We don’t want to call it disloyalty. No, no, no. Loyalty is more important than responsibility to the Right. Let’s call it we don’t want to be tied to this loser when the mid-term election campaigns heat up.

You know something significant is happening when even David Broder notices it.

… the [Dubai port] conflict brought to the surface deep-seated resentments from the Capitol end of Pennsylvania Avenue toward the people around the president — and, surprisingly, toward Bush himself. The harmony that had prevailed during most of Bush’s tenure — the deference that a Republican-controlled Congress has generally shown to his wishes — disappeared. Even the normal circumspection with which congressional Republicans treat the White House withered in the unexpected heat of this dispute.

Broder goes on to wag a finger at Democrats — “Liberals such as Schumer” — for “playing with fire” by trying to “stoke the fever” of “nativist sentiment.” Which of course (cough) Republicans would never do (snort). I think some people have some catching up to do.

But the American People are finally seeing the light. Ron Fournier of the Associated Press writes today that large numbers of Americans are so disillusioned of Bush they might consider voting for Democrats. Wow.

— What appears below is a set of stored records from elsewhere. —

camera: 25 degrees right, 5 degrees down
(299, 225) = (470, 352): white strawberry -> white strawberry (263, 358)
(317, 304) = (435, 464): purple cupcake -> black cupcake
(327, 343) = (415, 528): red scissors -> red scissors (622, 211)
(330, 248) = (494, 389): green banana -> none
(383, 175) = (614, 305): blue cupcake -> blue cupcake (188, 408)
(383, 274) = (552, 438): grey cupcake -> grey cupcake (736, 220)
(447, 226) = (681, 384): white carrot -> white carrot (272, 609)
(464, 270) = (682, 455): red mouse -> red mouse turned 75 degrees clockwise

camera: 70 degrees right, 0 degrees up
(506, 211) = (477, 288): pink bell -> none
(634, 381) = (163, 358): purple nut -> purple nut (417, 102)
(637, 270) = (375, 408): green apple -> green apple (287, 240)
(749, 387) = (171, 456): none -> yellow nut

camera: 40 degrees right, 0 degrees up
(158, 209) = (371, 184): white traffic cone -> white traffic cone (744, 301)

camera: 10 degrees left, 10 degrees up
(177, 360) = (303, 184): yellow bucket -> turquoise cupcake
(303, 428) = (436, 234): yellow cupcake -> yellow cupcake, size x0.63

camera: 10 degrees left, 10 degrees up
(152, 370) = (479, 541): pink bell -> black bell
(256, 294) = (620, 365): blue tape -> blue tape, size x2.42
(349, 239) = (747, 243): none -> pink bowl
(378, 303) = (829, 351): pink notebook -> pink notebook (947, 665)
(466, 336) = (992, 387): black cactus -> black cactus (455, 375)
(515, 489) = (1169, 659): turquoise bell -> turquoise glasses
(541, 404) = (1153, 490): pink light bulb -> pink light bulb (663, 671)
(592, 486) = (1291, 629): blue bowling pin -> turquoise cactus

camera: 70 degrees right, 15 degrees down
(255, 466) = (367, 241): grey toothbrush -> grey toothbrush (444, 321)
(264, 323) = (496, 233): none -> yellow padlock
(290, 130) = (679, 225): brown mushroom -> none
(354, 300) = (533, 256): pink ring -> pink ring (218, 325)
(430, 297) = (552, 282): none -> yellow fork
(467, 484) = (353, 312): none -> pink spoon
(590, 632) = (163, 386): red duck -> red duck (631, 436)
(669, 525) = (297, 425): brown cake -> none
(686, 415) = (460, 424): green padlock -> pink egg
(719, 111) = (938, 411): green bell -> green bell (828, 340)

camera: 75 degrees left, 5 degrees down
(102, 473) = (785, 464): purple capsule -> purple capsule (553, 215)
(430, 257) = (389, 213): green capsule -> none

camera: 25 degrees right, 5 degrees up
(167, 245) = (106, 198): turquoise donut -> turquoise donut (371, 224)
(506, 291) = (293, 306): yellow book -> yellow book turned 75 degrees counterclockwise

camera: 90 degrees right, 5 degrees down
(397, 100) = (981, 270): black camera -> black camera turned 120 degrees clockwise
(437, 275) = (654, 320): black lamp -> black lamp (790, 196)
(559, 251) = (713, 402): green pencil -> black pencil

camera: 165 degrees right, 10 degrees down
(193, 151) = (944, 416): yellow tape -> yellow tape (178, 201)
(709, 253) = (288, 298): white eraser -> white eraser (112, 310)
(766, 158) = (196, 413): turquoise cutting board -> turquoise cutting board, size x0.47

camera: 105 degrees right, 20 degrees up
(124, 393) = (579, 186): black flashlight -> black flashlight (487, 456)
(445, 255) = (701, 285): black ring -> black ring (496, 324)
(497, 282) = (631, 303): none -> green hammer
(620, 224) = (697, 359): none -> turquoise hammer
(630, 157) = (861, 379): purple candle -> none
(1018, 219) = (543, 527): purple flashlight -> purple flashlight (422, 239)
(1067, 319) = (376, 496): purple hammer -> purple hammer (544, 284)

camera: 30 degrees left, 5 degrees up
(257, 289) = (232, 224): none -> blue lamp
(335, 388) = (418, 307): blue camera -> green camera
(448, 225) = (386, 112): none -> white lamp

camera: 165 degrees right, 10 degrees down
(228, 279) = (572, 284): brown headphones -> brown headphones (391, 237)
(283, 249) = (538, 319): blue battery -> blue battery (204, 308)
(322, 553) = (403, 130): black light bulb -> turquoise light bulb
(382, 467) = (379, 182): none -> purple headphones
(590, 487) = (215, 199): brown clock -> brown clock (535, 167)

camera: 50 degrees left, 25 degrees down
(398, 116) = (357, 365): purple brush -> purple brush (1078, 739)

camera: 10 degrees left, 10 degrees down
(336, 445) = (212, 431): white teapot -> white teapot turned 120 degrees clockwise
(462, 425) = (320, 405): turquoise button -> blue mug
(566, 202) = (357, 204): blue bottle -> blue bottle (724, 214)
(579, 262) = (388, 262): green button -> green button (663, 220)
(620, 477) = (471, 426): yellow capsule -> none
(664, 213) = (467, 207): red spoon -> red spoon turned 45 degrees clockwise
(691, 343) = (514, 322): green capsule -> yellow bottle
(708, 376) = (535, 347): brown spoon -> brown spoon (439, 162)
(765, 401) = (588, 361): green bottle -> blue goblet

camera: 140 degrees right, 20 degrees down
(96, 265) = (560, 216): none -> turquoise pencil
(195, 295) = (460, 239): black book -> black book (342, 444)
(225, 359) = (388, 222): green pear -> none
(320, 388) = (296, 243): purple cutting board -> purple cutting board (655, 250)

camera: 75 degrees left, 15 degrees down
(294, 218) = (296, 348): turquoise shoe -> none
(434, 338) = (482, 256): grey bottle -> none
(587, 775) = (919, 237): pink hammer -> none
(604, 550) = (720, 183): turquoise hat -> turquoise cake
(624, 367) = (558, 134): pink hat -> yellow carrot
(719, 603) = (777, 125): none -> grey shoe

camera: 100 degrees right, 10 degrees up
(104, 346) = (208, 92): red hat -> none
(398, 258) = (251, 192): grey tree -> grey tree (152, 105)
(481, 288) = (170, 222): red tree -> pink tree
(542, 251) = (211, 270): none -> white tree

More and more people, particularly Republicans, disapprove of President Bush’s performance, question his character and no longer consider him a strong leader against terrorism, according to an AP-Ipsos poll documenting one of the bleakest points of his presidency. …

… “I’m not happy with how things are going,” said Margaret Campanelli, a retiree in Norwich, Conn., who said she tends to vote Republican. “I’m particularly not happy with Iraq, not happy with how things worked with Hurricane Katrina.” …

… The poll suggests that most Americans wonder whether Bush is up to the job. … Personally, far fewer Americans consider Bush likable, honest, strong and dependable than they did just after his re-election campaign.

Dear American People: I told you so.